Produce a perfect copy of the listing, matching each line.

● **GIVEN DATA**:
====
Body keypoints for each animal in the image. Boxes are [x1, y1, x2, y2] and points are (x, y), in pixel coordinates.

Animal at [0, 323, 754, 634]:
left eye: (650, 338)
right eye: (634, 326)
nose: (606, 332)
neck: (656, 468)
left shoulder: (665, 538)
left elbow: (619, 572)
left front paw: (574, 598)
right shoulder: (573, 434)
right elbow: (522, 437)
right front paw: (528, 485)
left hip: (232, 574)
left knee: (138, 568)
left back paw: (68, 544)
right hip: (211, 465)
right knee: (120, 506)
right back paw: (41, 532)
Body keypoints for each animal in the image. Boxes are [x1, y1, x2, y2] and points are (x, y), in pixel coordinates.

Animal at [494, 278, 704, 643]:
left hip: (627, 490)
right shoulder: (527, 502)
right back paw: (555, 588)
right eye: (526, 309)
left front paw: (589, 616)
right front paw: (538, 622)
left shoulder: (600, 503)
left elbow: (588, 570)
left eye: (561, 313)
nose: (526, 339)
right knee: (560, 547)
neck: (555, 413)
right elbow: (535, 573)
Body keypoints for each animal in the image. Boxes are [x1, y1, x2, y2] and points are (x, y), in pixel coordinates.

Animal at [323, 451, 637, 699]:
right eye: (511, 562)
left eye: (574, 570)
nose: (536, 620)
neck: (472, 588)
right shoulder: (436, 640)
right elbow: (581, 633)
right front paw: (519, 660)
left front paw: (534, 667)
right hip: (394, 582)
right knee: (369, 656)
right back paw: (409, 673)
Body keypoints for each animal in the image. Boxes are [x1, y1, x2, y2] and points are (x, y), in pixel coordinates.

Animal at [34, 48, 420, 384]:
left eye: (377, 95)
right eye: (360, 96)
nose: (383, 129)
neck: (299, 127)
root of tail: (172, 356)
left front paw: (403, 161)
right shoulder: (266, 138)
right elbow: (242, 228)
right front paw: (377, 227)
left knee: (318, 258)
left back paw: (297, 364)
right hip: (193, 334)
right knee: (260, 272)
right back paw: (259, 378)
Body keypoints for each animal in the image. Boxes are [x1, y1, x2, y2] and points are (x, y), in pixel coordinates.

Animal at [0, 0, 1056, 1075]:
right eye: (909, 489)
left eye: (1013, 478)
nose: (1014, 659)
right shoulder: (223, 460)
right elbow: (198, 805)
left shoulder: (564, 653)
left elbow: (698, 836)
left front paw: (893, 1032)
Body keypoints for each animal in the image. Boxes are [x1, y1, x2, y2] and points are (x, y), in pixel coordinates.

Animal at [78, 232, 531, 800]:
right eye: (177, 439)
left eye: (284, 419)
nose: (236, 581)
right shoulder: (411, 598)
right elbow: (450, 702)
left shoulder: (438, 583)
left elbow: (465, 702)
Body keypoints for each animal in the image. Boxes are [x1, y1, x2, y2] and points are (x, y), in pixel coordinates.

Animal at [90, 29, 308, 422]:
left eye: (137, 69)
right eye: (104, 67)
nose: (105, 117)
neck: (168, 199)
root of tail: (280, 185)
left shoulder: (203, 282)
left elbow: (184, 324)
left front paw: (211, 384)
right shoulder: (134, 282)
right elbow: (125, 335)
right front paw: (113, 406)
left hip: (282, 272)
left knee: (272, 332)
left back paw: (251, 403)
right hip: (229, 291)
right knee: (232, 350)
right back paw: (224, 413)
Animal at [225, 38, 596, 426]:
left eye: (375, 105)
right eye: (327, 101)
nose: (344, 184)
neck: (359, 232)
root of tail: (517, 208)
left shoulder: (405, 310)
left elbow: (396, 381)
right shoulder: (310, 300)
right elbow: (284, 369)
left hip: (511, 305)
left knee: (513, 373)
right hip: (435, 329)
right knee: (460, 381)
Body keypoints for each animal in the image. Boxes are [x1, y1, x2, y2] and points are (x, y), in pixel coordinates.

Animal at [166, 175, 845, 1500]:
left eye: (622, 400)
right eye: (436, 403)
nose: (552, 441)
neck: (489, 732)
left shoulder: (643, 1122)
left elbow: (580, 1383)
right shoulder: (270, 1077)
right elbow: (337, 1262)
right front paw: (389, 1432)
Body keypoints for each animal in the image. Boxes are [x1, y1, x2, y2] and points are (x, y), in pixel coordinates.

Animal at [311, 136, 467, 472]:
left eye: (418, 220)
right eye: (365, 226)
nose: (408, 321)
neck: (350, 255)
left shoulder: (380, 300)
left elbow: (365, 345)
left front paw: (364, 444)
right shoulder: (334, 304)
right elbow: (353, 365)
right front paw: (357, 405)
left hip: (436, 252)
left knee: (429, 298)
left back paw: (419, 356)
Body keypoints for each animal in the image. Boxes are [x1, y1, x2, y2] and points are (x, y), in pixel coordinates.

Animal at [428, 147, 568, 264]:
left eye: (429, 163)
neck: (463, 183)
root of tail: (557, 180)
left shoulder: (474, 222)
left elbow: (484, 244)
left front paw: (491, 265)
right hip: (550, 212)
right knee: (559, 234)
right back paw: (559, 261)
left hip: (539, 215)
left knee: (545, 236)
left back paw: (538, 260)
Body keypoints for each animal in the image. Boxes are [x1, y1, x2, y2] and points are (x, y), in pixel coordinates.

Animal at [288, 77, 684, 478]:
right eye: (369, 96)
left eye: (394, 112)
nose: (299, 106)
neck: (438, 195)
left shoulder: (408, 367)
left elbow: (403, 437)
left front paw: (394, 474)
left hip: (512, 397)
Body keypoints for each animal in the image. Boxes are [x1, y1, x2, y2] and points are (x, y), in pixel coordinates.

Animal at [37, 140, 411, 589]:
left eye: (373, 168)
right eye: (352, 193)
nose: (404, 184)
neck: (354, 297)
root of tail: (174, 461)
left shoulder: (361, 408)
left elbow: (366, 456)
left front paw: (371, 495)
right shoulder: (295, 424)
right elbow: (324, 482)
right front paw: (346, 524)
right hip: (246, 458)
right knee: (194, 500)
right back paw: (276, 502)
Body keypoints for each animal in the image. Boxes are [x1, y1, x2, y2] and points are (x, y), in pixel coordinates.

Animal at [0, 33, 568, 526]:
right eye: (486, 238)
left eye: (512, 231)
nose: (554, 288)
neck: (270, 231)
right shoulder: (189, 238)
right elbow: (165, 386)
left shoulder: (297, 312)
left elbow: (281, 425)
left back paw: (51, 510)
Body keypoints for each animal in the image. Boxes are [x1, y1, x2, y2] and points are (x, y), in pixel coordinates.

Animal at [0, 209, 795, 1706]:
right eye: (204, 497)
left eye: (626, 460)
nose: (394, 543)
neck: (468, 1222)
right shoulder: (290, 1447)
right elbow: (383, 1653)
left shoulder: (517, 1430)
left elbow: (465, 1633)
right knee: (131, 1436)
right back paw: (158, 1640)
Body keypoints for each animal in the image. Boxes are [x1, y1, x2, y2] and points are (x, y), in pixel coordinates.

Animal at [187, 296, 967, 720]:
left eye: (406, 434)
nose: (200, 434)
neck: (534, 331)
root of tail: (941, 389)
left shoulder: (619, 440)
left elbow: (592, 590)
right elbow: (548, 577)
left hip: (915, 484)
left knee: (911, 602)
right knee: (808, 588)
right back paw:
====
● **RESPONSE FOR THIS EXERCISE**:
Body keypoints for each animal in the image. Boxes are [x1, y1, x2, y2] and points are (x, y), in pixel coordinates.

Animal at [0, 323, 754, 634]:
left eye: (650, 338)
right eye: (634, 326)
nose: (606, 332)
neck: (656, 468)
left shoulder: (665, 538)
left elbow: (619, 572)
left front paw: (574, 598)
right shoulder: (573, 434)
right elbow: (522, 437)
right front paw: (528, 485)
left hip: (232, 574)
left knee: (138, 568)
left back paw: (68, 544)
right hip: (211, 465)
right knee: (120, 506)
right back paw: (41, 532)
Body keypoints for each animal in the image. Boxes are [x1, y1, x2, y2] and points are (x, y), in pixel coordinates.

Animal at [494, 278, 704, 643]:
left hip: (627, 490)
right shoulder: (527, 502)
right back paw: (555, 588)
right eye: (526, 309)
left front paw: (589, 616)
right front paw: (538, 622)
left shoulder: (600, 503)
left elbow: (588, 570)
left eye: (561, 313)
nose: (526, 339)
right knee: (560, 547)
neck: (555, 413)
right elbow: (535, 573)
Body keypoints for each animal in the image. Boxes are [x1, y1, x2, y2] and points are (x, y), in pixel coordinates.

Animal at [323, 451, 637, 699]:
right eye: (511, 562)
left eye: (574, 570)
nose: (536, 620)
neck: (472, 588)
right shoulder: (436, 640)
right elbow: (581, 633)
right front paw: (519, 660)
left front paw: (534, 667)
right hip: (394, 582)
right knee: (369, 656)
right back paw: (409, 673)
Body keypoints for each animal in the image. Boxes are [x1, y1, x2, y2] and points are (x, y), in pixel coordinates.

Animal at [34, 48, 420, 384]:
left eye: (377, 95)
right eye: (360, 96)
nose: (383, 129)
neck: (299, 127)
root of tail: (172, 356)
left front paw: (403, 161)
right shoulder: (266, 138)
right elbow: (242, 228)
right front paw: (377, 227)
left knee: (318, 258)
left back paw: (297, 364)
right hip: (193, 334)
right knee: (260, 272)
right back paw: (259, 378)
Body keypoints for each animal in the image. Boxes are [x1, y1, x2, y2] and points are (x, y), in pixel coordinates.

Animal at [0, 0, 1056, 1075]:
right eye: (909, 489)
left eye: (1013, 478)
nose: (1014, 659)
right shoulder: (223, 460)
right elbow: (198, 805)
left shoulder: (564, 653)
left elbow: (698, 836)
left front paw: (893, 1032)
Body keypoints for each animal in the image. Boxes are [x1, y1, x2, y2] and points are (x, y), in pixel coordinates.

Animal at [78, 232, 531, 800]:
right eye: (177, 439)
left eye: (284, 419)
nose: (236, 581)
right shoulder: (411, 598)
right elbow: (450, 702)
left shoulder: (438, 583)
left elbow: (465, 702)
Body keypoints for each animal in the image. Boxes are [x1, y1, x2, y2] and points are (x, y), in pixel coordinates.

Animal at [90, 29, 308, 422]:
left eye: (137, 69)
right eye: (104, 67)
nose: (105, 117)
neck: (168, 199)
root of tail: (280, 185)
left shoulder: (203, 282)
left elbow: (184, 324)
left front paw: (211, 384)
right shoulder: (134, 282)
right elbow: (125, 335)
right front paw: (113, 406)
left hip: (282, 272)
left knee: (272, 332)
left back paw: (251, 403)
right hip: (229, 291)
right knee: (232, 350)
right back paw: (224, 413)
Animal at [225, 38, 596, 426]:
left eye: (375, 105)
right eye: (327, 101)
nose: (344, 184)
neck: (359, 232)
root of tail: (517, 208)
left shoulder: (405, 310)
left elbow: (396, 381)
right shoulder: (310, 300)
right elbow: (284, 369)
left hip: (511, 305)
left knee: (513, 373)
right hip: (435, 329)
right knee: (460, 381)
Body keypoints for each animal in the image. Boxes are [x1, y1, x2, y2] and points are (x, y), in pixel coordinates.

Animal at [166, 175, 845, 1500]:
left eye: (622, 400)
right eye: (436, 403)
nose: (552, 441)
neck: (489, 732)
left shoulder: (643, 1122)
left elbow: (580, 1383)
right shoulder: (270, 1077)
right elbow: (337, 1262)
right front paw: (389, 1432)
Body keypoints for each animal in the image. Boxes are [x1, y1, x2, y2] and points are (x, y), in pixel coordinates.

Animal at [311, 136, 467, 472]:
left eye: (418, 220)
right eye: (365, 226)
nose: (408, 321)
neck: (350, 255)
left shoulder: (380, 300)
left elbow: (365, 345)
left front paw: (364, 444)
right shoulder: (334, 304)
right elbow: (353, 365)
right front paw: (357, 405)
left hip: (436, 252)
left knee: (429, 298)
left back paw: (419, 356)
Body keypoints for each animal in the image. Boxes are [x1, y1, x2, y2] and points are (x, y), in pixel coordinates.

Animal at [428, 147, 568, 264]:
left eye: (429, 163)
neck: (463, 183)
root of tail: (557, 180)
left shoulder: (474, 222)
left elbow: (484, 244)
left front paw: (491, 265)
right hip: (550, 212)
right knee: (559, 234)
right back paw: (559, 261)
left hip: (539, 215)
left knee: (545, 236)
left back paw: (538, 260)
Body keypoints for each animal in the image. Boxes are [x1, y1, x2, y2] and points are (x, y), in pixel coordinates.

Animal at [288, 77, 684, 478]:
right eye: (369, 96)
left eye: (394, 112)
nose: (299, 106)
neck: (438, 195)
left shoulder: (408, 367)
left elbow: (403, 437)
left front paw: (394, 474)
left hip: (512, 397)
Body keypoints for each animal in the image. Boxes are [x1, y1, x2, y2] and points are (x, y), in pixel coordinates.

Animal at [37, 140, 411, 589]:
left eye: (373, 168)
right eye: (352, 193)
nose: (404, 184)
neck: (354, 297)
root of tail: (174, 461)
left shoulder: (361, 408)
left elbow: (366, 456)
left front paw: (371, 495)
right shoulder: (295, 424)
right elbow: (324, 482)
right front paw: (346, 524)
right hip: (246, 458)
right knee: (194, 500)
right back paw: (276, 502)
Body keypoints for each animal in the image. Boxes are [x1, y1, x2, y2] and points are (x, y), in pixel coordinates.

Animal at [0, 33, 568, 526]:
right eye: (486, 238)
left eye: (512, 231)
nose: (554, 288)
neck: (270, 231)
right shoulder: (189, 238)
right elbow: (165, 386)
left shoulder: (297, 312)
left elbow: (281, 425)
left back paw: (51, 510)
Body keypoints for each animal in the image. Boxes are [x1, y1, x2, y2] and points are (x, y), in pixel coordinates.

Animal at [0, 209, 795, 1706]:
right eye: (204, 497)
left eye: (626, 460)
nose: (394, 543)
neck: (468, 1222)
right shoulder: (290, 1447)
right elbow: (383, 1653)
left shoulder: (517, 1430)
left elbow: (465, 1633)
right knee: (131, 1436)
right back paw: (158, 1640)
Body keypoints for each animal in the image. Boxes are [x1, y1, x2, y2] and points are (x, y), in pixel coordinates.

Animal at [187, 296, 967, 720]:
left eye: (406, 434)
nose: (200, 434)
neck: (534, 331)
root of tail: (941, 389)
left shoulder: (619, 440)
left elbow: (592, 590)
right elbow: (548, 577)
left hip: (915, 484)
left knee: (911, 602)
right knee: (808, 588)
right back paw:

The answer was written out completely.